A contextual reassessment of the Bill Clinton presidency.
Troy (History/McGill Univ.; Moynihan's Moment: America's Fight Against Zionism as Racism, 2012, etc.), who has written extensively about presidential politics, “seriously” reconsiders the era of the Clinton White House, apart from the media’s obsession with Bill’s and Hillary’s “character flaws.” Bill Clinton dominated the 1990s as Ronald Reagan dominated the 1980s, and in an extraordinarily complex decade that embraced the Internet and what Troy calls “virtual prosperity,” the Clintons were the first baby boomers in the White House to meld their 1960s sensibilities with the modern age. Clinton rode into power on the self-righteous reaction to the daunting domestic challenges that President George Bush preferred to ignore in favor of dealing with the end of the Cold War—namely, racism, sexism, and homophobia. The 1992 election was “a true generational culture clash,” writes the author, and the challenge that the Clintons took up successfully was presenting a program that combined “Wal-Mart populism and Ivy League progressivism.” Recovering from major stumbles during the first year of his presidency and benefiting from a steep learning curve, Clinton managed to build a stable policy foundation on “common ground,” such as a global economy and welfare reform, without expanding the reaches of government.
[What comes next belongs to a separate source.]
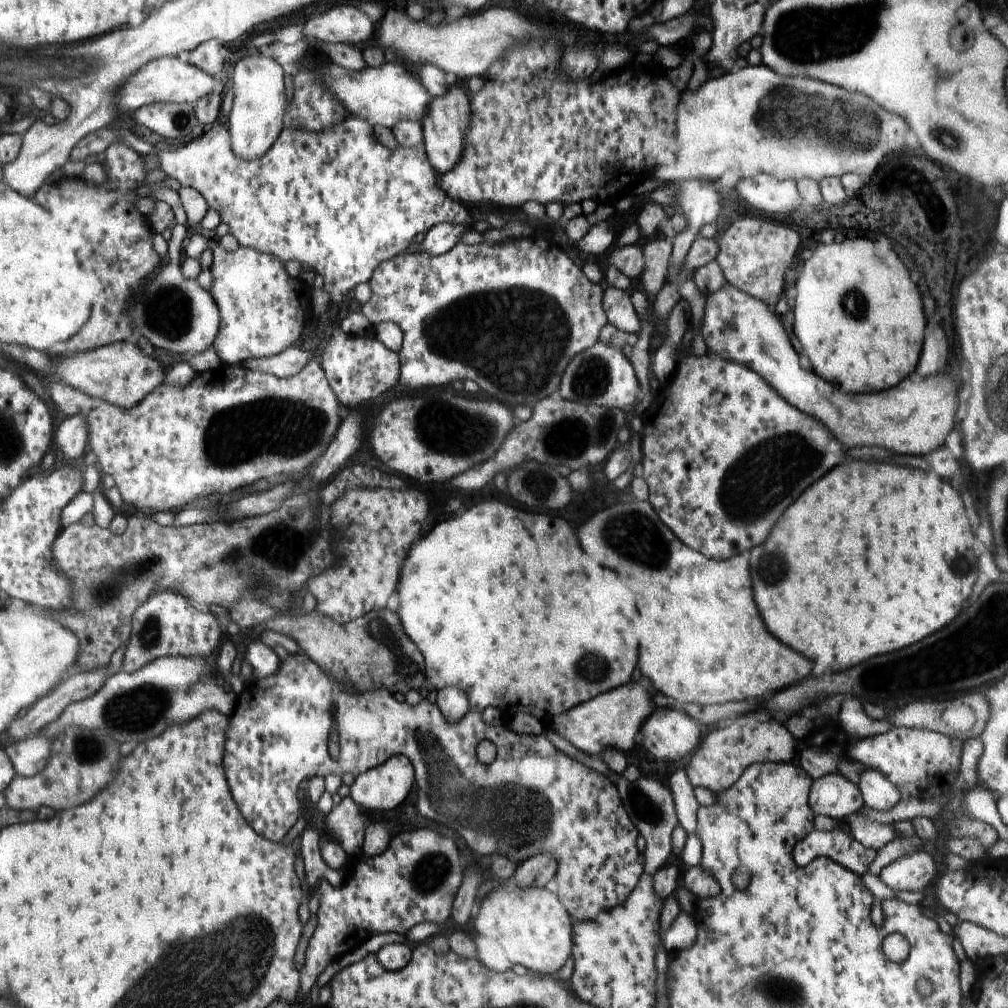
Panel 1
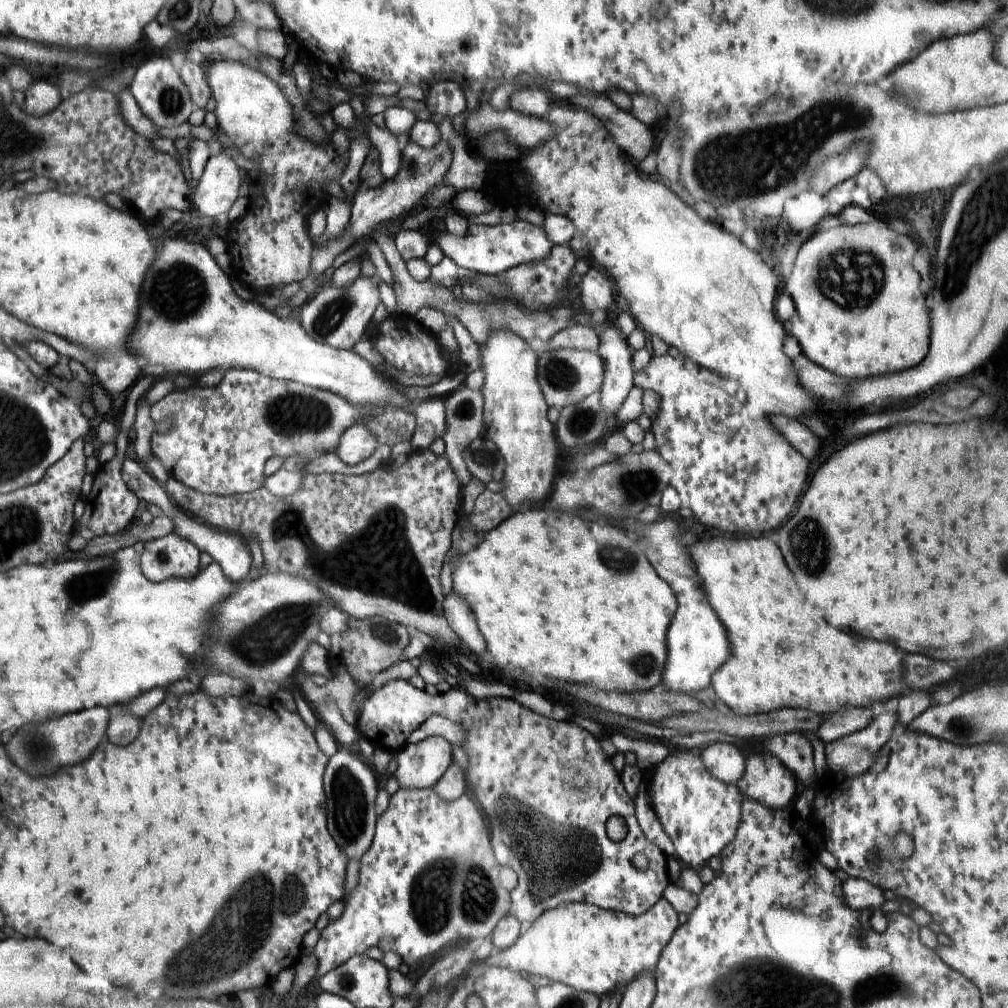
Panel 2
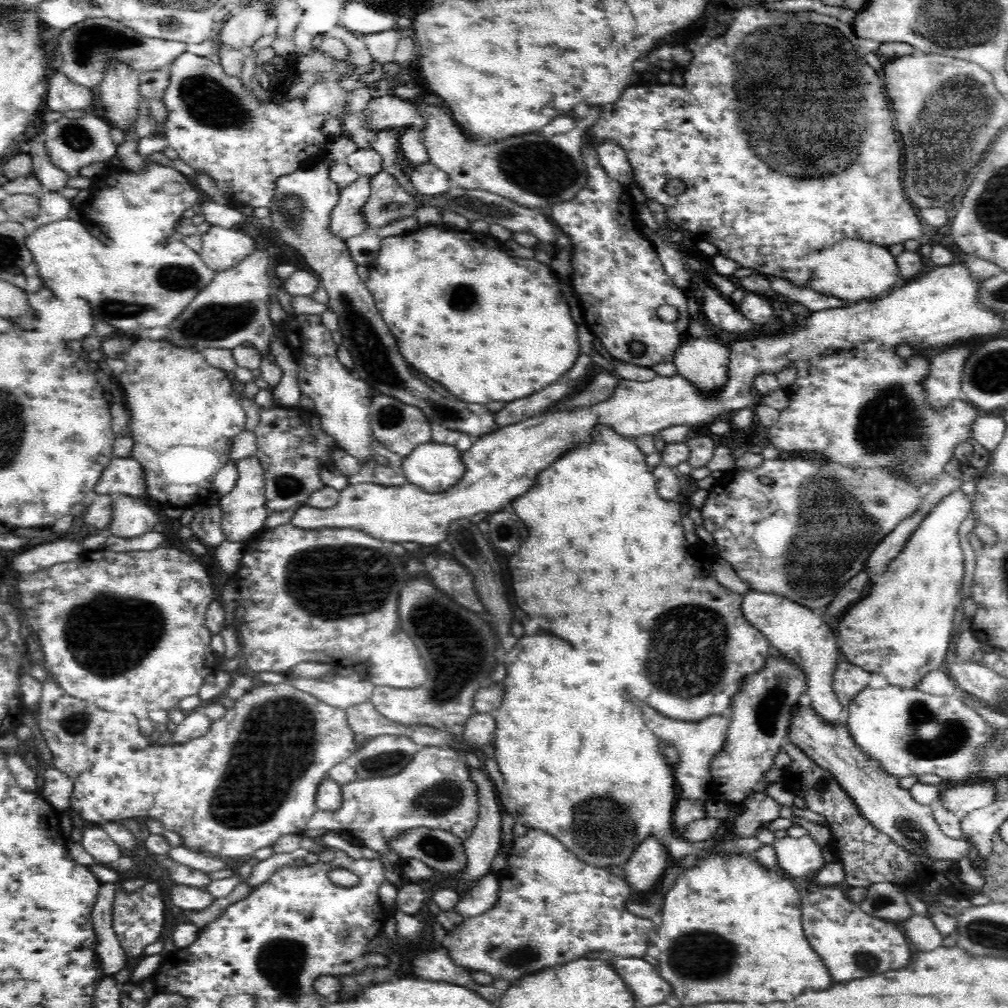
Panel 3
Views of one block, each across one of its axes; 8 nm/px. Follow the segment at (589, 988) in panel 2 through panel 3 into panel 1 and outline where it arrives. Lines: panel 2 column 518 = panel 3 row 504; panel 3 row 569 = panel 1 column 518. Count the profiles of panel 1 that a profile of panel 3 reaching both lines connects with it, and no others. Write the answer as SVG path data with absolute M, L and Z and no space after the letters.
M506 882L497 884L483 899L474 928L479 935L495 939L511 965L519 964L529 972L554 977L573 954L573 922L568 908L554 892L537 886L522 889Z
Blessed with heavy-handed enemies who often self-destructed (Newt Gingrich), the Clintons effectively attacked their critics and recast themselves constantly—Bill as the “good father” and Hillary from vilified White House enforcer to the rehabilitated author of It Takes a Village (1996). With plenty of detail, Troy depicts the underlying tensions of this conflicted decade, from the Rodney King beating to the advent of the 24-hour Fox News Channel to the “manufactured miracles” of Silicon Valley.
Both sympathetic and fair-handed, a solid examination of the “Adversarial Supercouple” before the slide toward scandal and impeachment.